→ What to work on
Leave out the pictures and output exactly the lines below from the one with "gap: 18px ->" down to the one with "gap: 16px ->", both of them included.

→ Data to process
>>>>

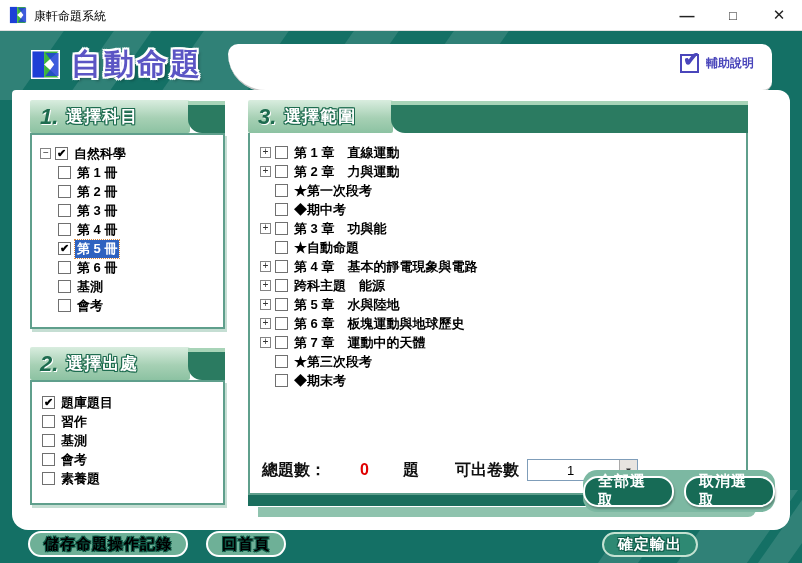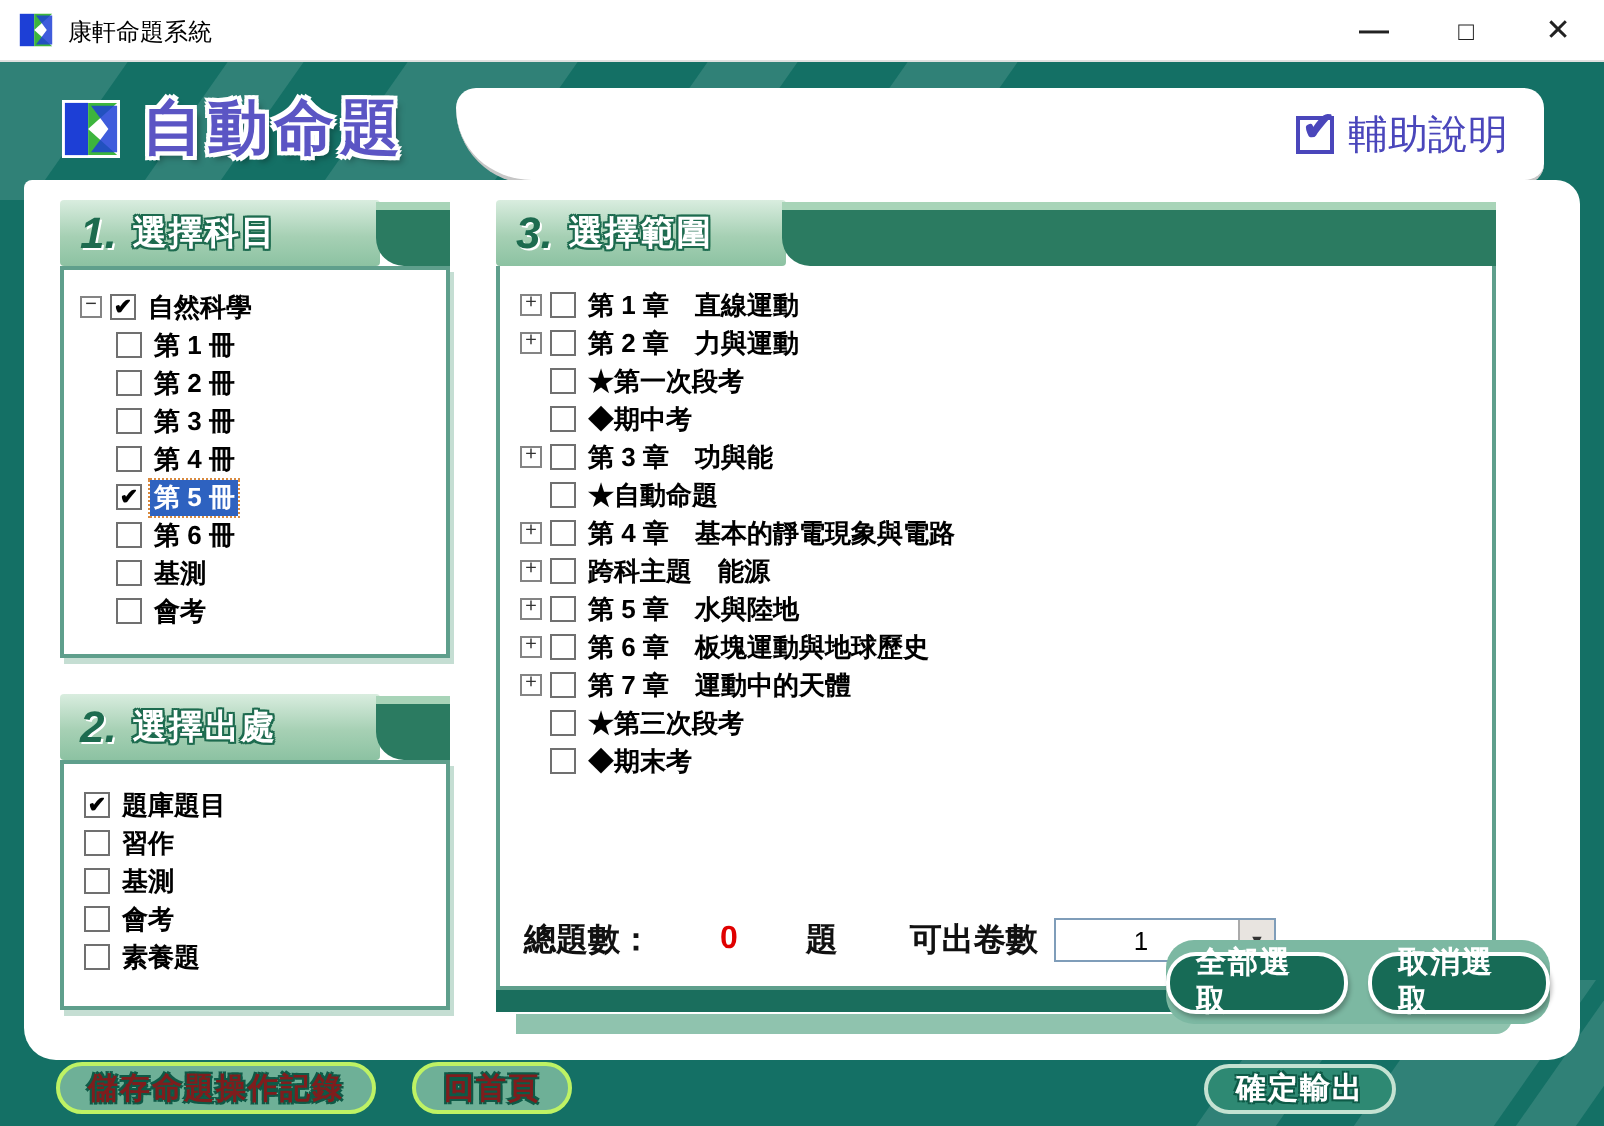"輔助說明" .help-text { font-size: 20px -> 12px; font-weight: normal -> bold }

<<<<
>>>>

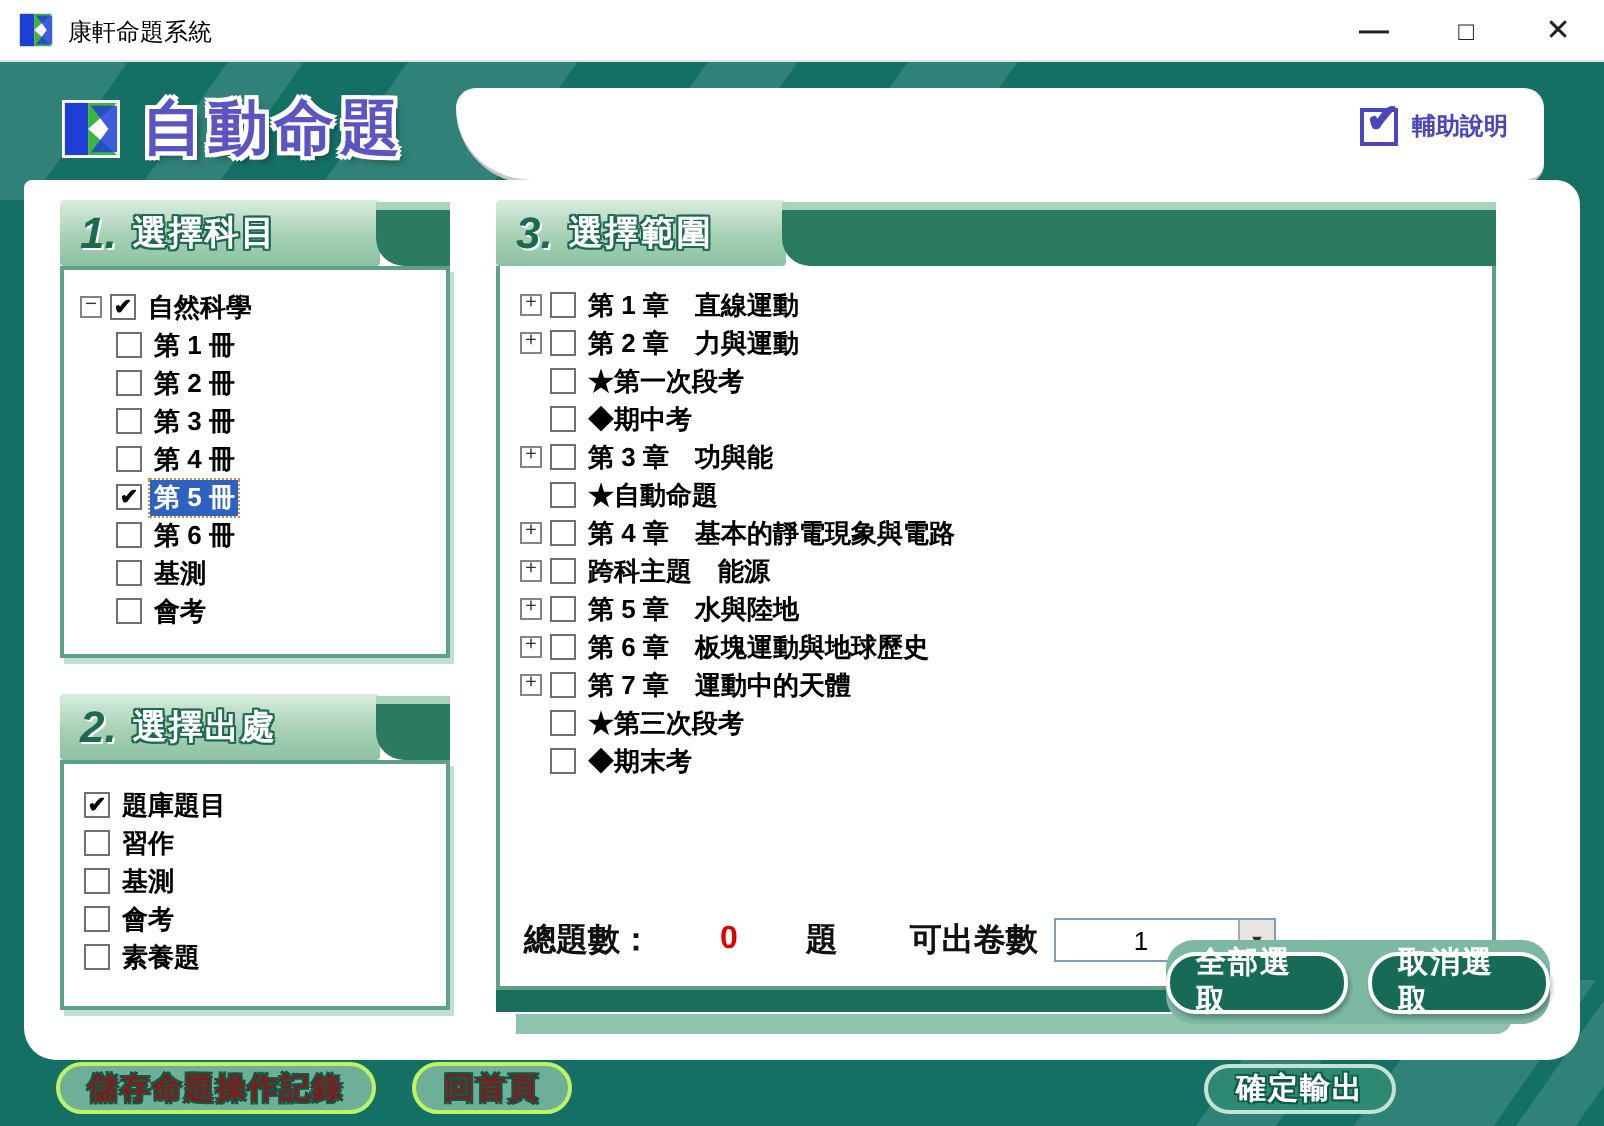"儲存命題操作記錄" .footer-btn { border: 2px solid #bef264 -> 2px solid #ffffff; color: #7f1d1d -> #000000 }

<<<<
>>>>

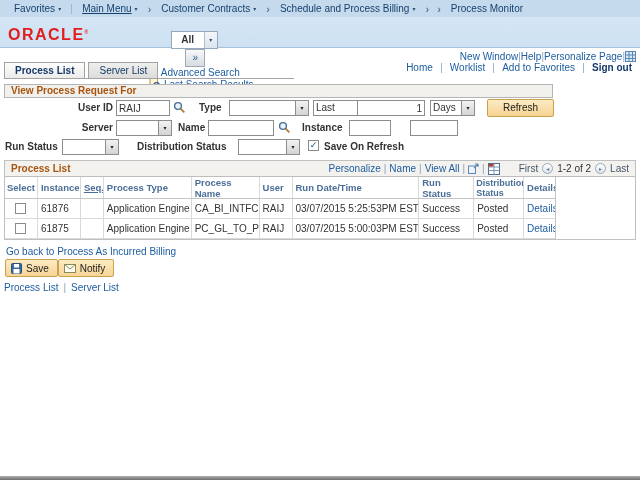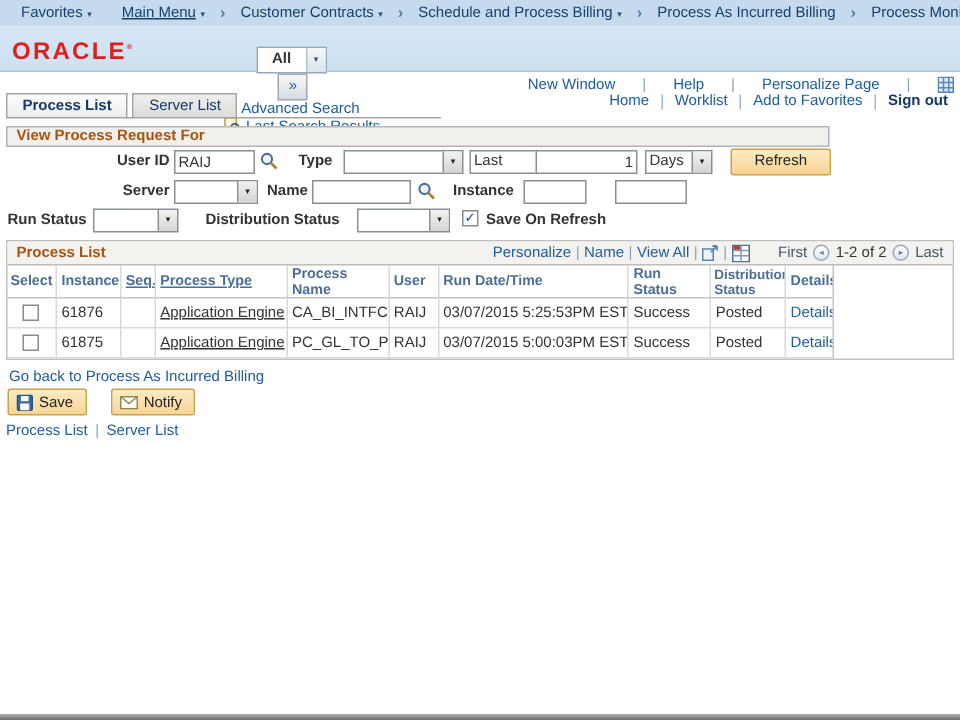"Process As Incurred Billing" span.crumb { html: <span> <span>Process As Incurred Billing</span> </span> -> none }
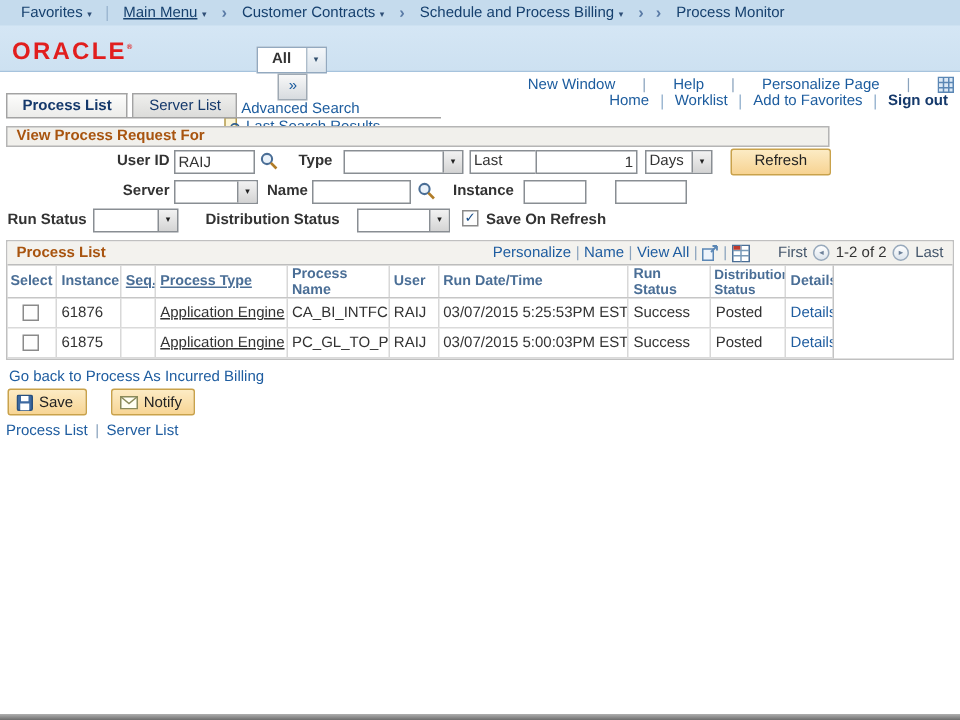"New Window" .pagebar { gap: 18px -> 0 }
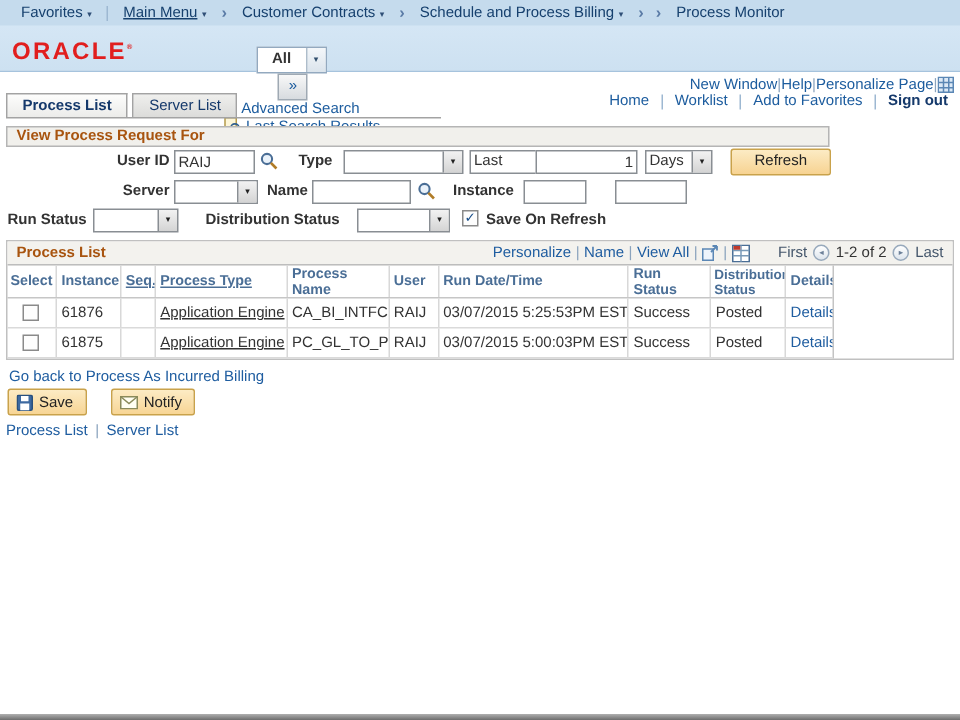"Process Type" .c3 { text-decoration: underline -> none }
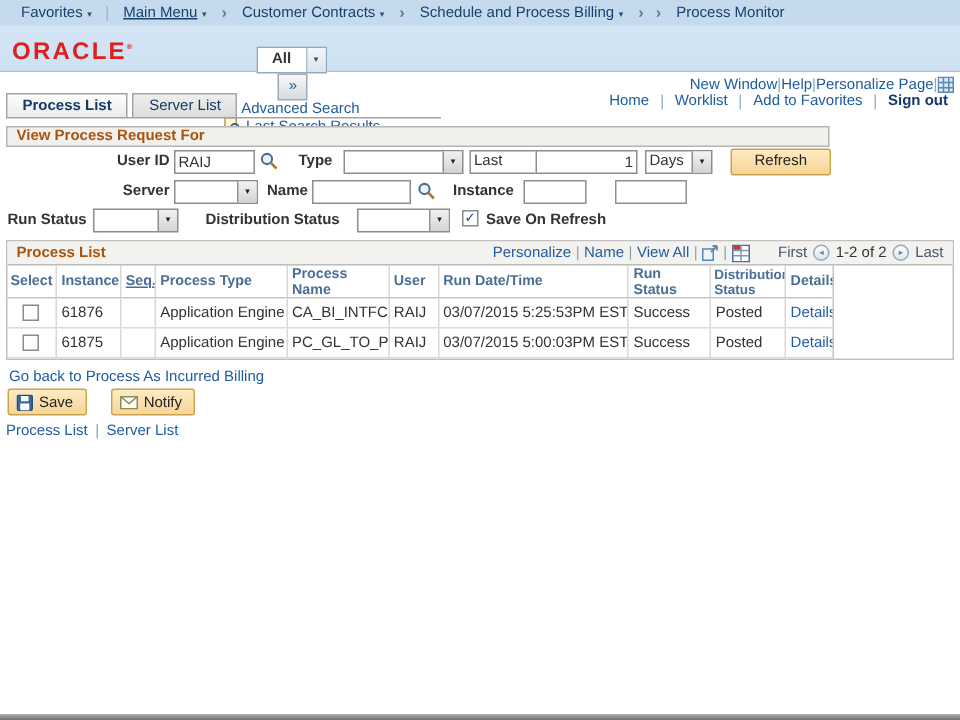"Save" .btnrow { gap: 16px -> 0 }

<<<<

→ Solution to this exercise
"New Window" .pagebar { gap: 18px -> 0 }
"Process Type" .c3 { text-decoration: underline -> none }
"Save" .btnrow { gap: 16px -> 0 }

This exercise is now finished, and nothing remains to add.